Gib aus dem Text über die Van-Gogh-Ausstellung in der Albertina den Abschnitt unverändert aus, beginnend mit „Jahrhundertausstellung des berühmten“ und fortlaufend bis einschließlich „Gogh-Museum Amsterdam erarbeitet.“.

Übungstext —

################

Jahrhundertausstellung des berühmten Holländers in der Albertina Wien "Gezeichnete Bilder" vom 05.09.2008 bis 08.12.2008

Bild aus der Wikipedia ~ Selbstbildnis

Die große Herbstausstellung der ALBERTINA präsentiert Vicent van Gogh aus einer völlig neuen Perspektive. Die Ausstellung bringt den Maler Van Gogh mit dem Zeichner zusammen und veranschaulicht mit 150 Werken, 51 Ölgemälden und 89 Zeichnungen, wie sehr die expressive Pinselführung in seinen Gemälden durch Van Goghs ausdrucksstarke Zeichenkunst vorbereitet wird.

50 Gemälde und 100 der bedeutendsten Aquarelle und Zeichnungen von über 60 Leihgebern aus aller Welt zeigen das Verhältnis zwischen Van Goghs neuer Koloristik und seiner ausdrucksstarken Linienkunst in ihrer unauflösbaren künstlerischen Einheit.

Die Ausstellung wurde in Kooperation mit dem Van Gogh-Museum Amsterdam erarbeitet.
Sie ist die größte Präsentation seit der Amsterdamer Jubiläumsausstellung 1990 und zugleich seit über einem halben Jahrhundert die erste Van Gogh-Ausstellung in Österreich. Leihgeber sind u.a.: Van Gogh Museum (Amsterdam), Kröller-Müller Museum (Otterlo), Metropolitan Museum of Art (New York), Musée d’Orsay (Paris), National Gallery of Art (Washington), Guggenheim Museum (New York), Puschkin Museum (Moskau), Armand Hammer Museum (Los Angeles) und private Sammlungen.

################

Daten zur Auswertung —
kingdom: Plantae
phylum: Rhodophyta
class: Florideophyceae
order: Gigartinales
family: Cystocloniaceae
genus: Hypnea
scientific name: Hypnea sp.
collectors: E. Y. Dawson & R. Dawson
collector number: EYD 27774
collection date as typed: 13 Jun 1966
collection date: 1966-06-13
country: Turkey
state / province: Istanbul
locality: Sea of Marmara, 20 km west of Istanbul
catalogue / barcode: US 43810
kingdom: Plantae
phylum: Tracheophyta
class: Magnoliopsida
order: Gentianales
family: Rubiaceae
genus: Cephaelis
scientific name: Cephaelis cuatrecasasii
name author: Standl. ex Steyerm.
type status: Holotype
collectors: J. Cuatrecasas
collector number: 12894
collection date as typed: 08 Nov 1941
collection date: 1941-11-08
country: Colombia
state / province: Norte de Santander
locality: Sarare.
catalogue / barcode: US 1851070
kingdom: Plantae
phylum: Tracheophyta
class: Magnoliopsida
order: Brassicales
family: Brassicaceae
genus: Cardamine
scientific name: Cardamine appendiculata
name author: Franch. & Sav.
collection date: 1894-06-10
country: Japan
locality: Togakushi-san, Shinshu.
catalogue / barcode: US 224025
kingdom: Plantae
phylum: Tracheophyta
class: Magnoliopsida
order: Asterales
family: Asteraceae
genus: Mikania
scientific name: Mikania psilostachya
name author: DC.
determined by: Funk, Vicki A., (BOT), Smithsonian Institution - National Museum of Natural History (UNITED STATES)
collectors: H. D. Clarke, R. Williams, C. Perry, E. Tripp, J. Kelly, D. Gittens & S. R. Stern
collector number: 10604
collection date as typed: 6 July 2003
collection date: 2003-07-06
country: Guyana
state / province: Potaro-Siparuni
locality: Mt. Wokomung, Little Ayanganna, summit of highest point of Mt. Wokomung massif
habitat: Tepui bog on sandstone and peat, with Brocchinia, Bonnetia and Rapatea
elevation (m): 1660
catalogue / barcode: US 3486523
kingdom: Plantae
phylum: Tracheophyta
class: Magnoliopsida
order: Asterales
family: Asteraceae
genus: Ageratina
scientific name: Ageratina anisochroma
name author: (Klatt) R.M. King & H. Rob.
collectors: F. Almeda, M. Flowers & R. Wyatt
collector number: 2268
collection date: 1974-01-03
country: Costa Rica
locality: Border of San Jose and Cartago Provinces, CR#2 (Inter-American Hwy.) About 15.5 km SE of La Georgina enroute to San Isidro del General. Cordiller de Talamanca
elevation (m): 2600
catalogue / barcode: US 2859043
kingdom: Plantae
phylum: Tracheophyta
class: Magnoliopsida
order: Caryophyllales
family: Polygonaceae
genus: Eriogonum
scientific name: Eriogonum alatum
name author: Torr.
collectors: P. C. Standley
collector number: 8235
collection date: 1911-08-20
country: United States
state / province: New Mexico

################

Lösung —
Jahrhundertausstellung des berühmten Holländers in der Albertina Wien "Gezeichnete Bilder" vom 05.09.2008 bis 08.12.2008

Bild aus der Wikipedia ~ Selbstbildnis

Die große Herbstausstellung der ALBERTINA präsentiert Vicent van Gogh aus einer völlig neuen Perspektive. Die Ausstellung bringt den Maler Van Gogh mit dem Zeichner zusammen und veranschaulicht mit 150 Werken, 51 Ölgemälden und 89 Zeichnungen, wie sehr die expressive Pinselführung in seinen Gemälden durch Van Goghs ausdrucksstarke Zeichenkunst vorbereitet wird.

50 Gemälde und 100 der bedeutendsten Aquarelle und Zeichnungen von über 60 Leihgebern aus aller Welt zeigen das Verhältnis zwischen Van Goghs neuer Koloristik und seiner ausdrucksstarken Linienkunst in ihrer unauflösbaren künstlerischen Einheit.

Die Ausstellung wurde in Kooperation mit dem Van Gogh-Museum Amsterdam erarbeitet.